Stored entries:
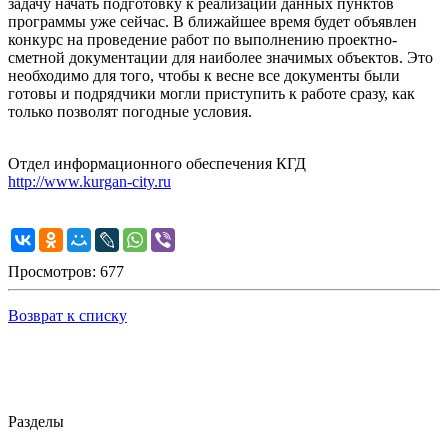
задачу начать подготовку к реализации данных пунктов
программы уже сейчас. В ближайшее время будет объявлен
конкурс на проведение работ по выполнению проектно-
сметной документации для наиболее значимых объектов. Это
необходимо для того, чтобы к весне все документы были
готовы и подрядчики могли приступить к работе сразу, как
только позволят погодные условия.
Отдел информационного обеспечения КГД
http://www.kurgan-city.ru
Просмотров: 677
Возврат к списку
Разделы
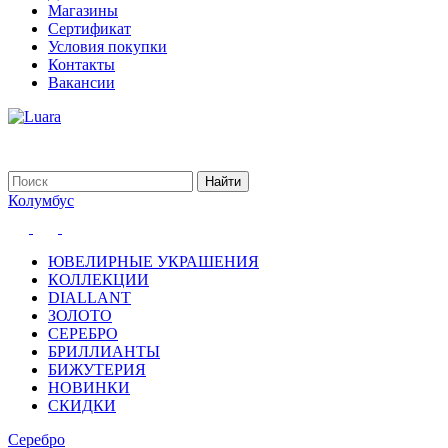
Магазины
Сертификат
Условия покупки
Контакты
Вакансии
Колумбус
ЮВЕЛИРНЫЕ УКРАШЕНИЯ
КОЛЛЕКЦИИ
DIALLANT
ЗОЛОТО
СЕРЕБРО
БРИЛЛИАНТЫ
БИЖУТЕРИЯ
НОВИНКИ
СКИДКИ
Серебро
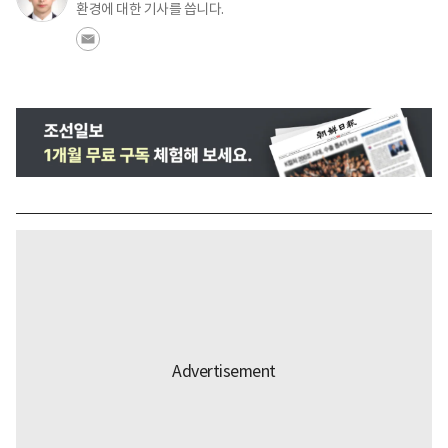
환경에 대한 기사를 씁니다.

To-do item: Could you output all of the entries above exactly? Leave the pictures out.

Response box:
задачу начать подготовку к реализации данных пунктов
программы уже сейчас. В ближайшее время будет объявлен
конкурс на проведение работ по выполнению проектно-
сметной документации для наиболее значимых объектов. Это
необходимо для того, чтобы к весне все документы были
готовы и подрядчики могли приступить к работе сразу, как
только позволят погодные условия.
Отдел информационного обеспечения КГД
http://www.kurgan-city.ru
Просмотров: 677
Возврат к списку
Разделы
Магазины
Сертификат
Условия покупки
Контакты
Вакансии
Колумбус
ЮВЕЛИРНЫЕ УКРАШЕНИЯ
КОЛЛЕКЦИИ
DIALLANT
ЗОЛОТО
СЕРЕБРО
БРИЛЛИАНТЫ
БИЖУТЕРИЯ
НОВИНКИ
СКИДКИ
Серебро
환경에 대한 기사를 씁니다.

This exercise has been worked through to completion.